START Extracted material

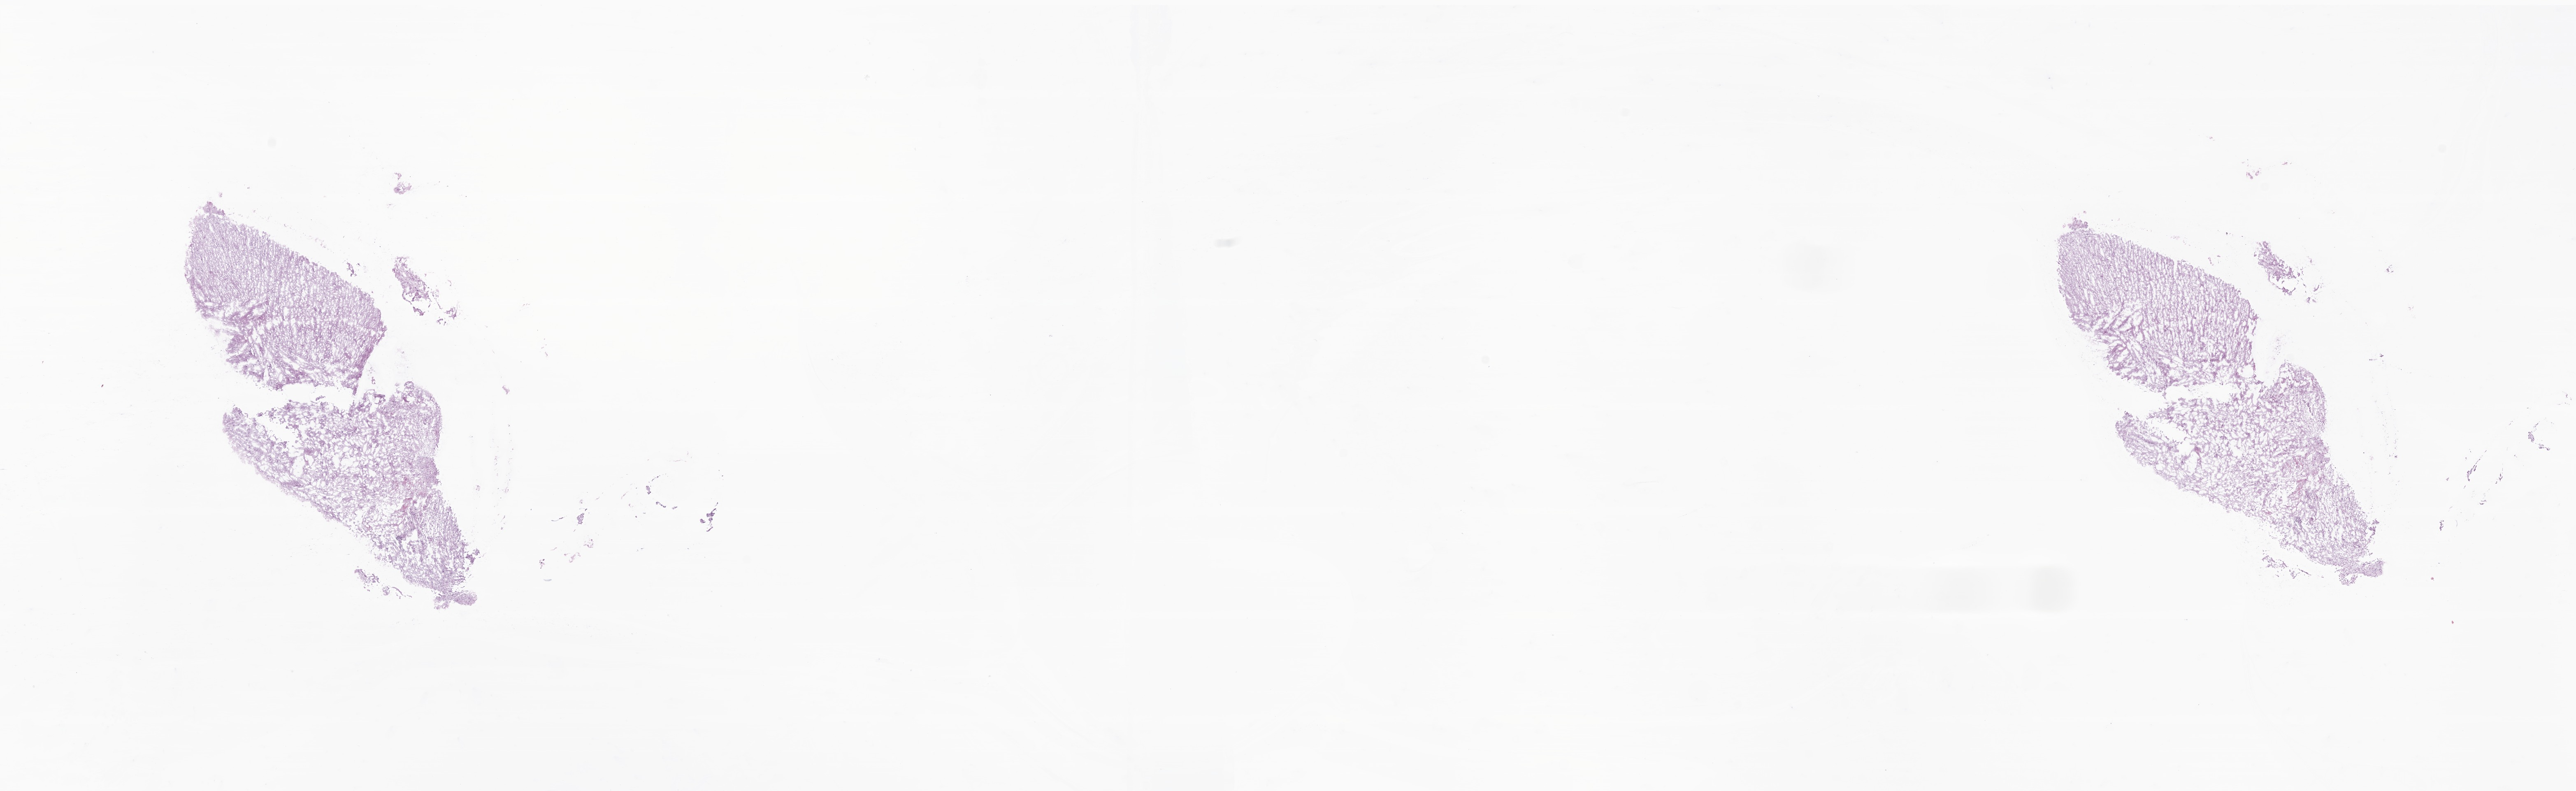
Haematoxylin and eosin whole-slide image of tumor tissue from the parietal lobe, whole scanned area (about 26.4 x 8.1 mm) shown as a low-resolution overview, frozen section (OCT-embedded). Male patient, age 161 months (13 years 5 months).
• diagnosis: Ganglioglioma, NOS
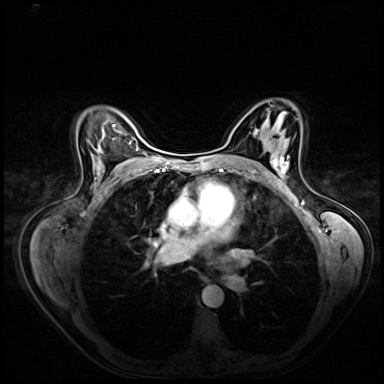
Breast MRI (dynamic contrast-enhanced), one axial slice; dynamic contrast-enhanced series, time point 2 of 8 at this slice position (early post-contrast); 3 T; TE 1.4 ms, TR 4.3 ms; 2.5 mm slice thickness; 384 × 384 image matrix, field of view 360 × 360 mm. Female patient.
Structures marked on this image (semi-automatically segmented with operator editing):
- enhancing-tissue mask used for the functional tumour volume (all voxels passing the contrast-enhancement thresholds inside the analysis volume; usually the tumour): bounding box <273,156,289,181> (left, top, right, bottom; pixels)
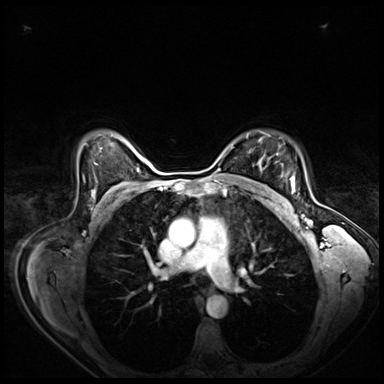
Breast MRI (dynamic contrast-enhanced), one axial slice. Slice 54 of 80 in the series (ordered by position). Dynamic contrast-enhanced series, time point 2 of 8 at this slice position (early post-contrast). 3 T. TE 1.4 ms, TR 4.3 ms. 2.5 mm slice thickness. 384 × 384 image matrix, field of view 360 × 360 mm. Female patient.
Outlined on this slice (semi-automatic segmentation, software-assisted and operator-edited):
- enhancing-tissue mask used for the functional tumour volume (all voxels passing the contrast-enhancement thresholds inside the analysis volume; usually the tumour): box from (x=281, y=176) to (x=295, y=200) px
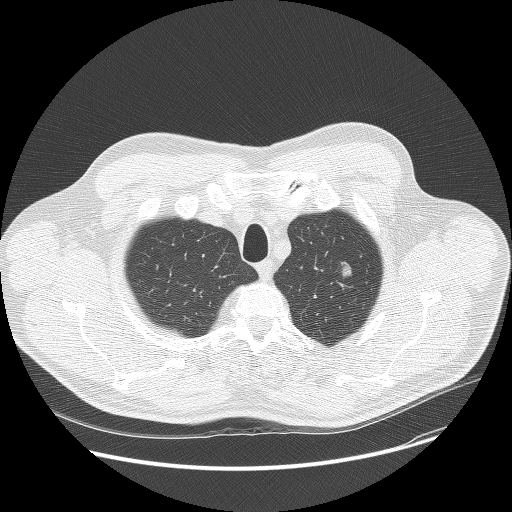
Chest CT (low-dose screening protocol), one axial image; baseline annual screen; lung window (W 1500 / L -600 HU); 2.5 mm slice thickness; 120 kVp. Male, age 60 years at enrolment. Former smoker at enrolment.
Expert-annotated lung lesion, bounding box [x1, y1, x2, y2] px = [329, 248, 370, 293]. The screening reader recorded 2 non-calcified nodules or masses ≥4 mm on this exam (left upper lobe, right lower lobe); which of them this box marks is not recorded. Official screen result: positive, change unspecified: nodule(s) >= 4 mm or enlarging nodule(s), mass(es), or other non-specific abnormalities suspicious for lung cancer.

END Extracted material
START Extracted material

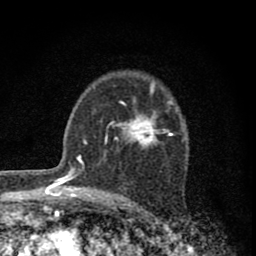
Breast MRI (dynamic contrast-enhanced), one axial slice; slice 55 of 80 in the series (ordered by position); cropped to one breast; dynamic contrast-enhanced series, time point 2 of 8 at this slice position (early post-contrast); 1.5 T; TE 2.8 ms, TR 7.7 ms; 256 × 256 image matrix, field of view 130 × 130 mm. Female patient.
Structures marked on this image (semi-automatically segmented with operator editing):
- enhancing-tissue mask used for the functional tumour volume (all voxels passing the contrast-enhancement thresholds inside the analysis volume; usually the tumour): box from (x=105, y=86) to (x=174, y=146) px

END Extracted material
START Extracted material

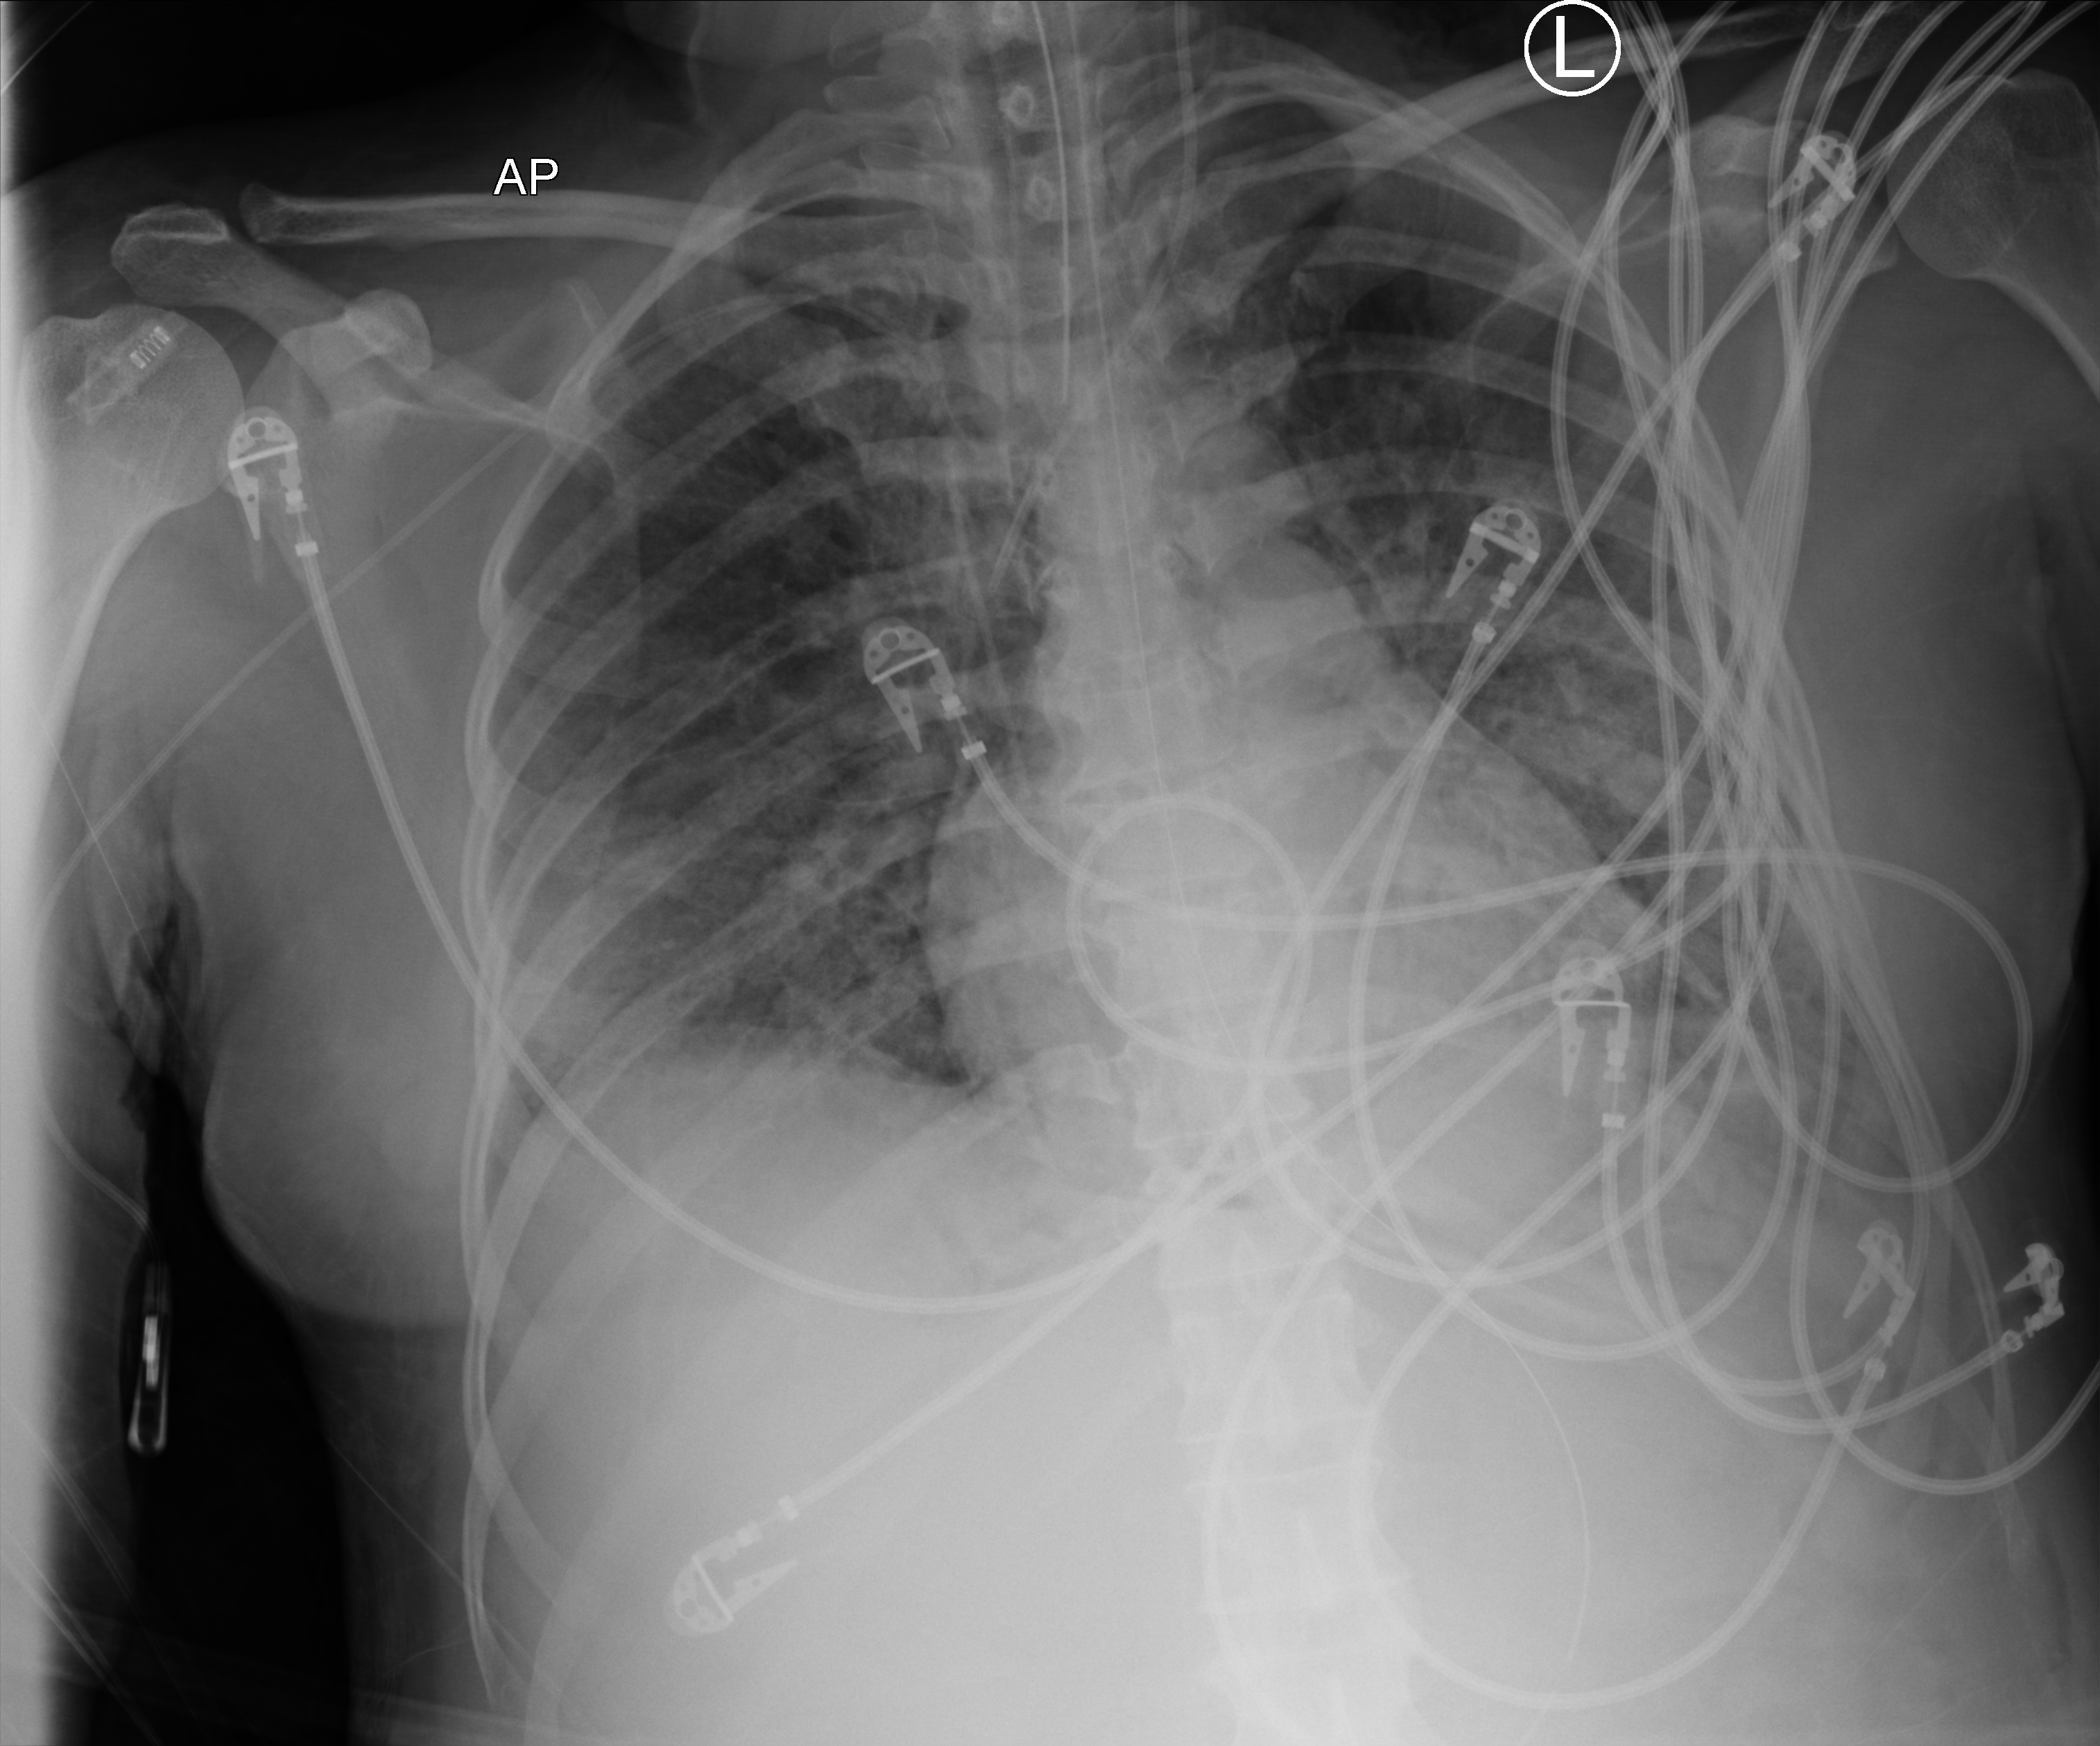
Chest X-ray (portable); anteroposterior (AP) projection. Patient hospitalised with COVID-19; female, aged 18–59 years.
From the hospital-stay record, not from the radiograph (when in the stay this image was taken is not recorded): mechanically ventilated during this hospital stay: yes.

END Extracted material

=== Work instruction ===
From the records, copy every line that has the string "years" in it.

=== Response to the exercise ===
Haematoxylin and eosin whole-slide image of tumor tissue from the parietal lobe, whole scanned area (about 26.4 x 8.1 mm) shown as a low-resolution overview, frozen section (OCT-embedded). Male patient, age 161 months (13 years 5 months).
Chest CT (low-dose screening protocol), one axial image; baseline annual screen; lung window (W 1500 / L -600 HU); 2.5 mm slice thickness; 120 kVp. Male, age 60 years at enrolment. Former smoker at enrolment.
Chest X-ray (portable); anteroposterior (AP) projection. Patient hospitalised with COVID-19; female, aged 18–59 years.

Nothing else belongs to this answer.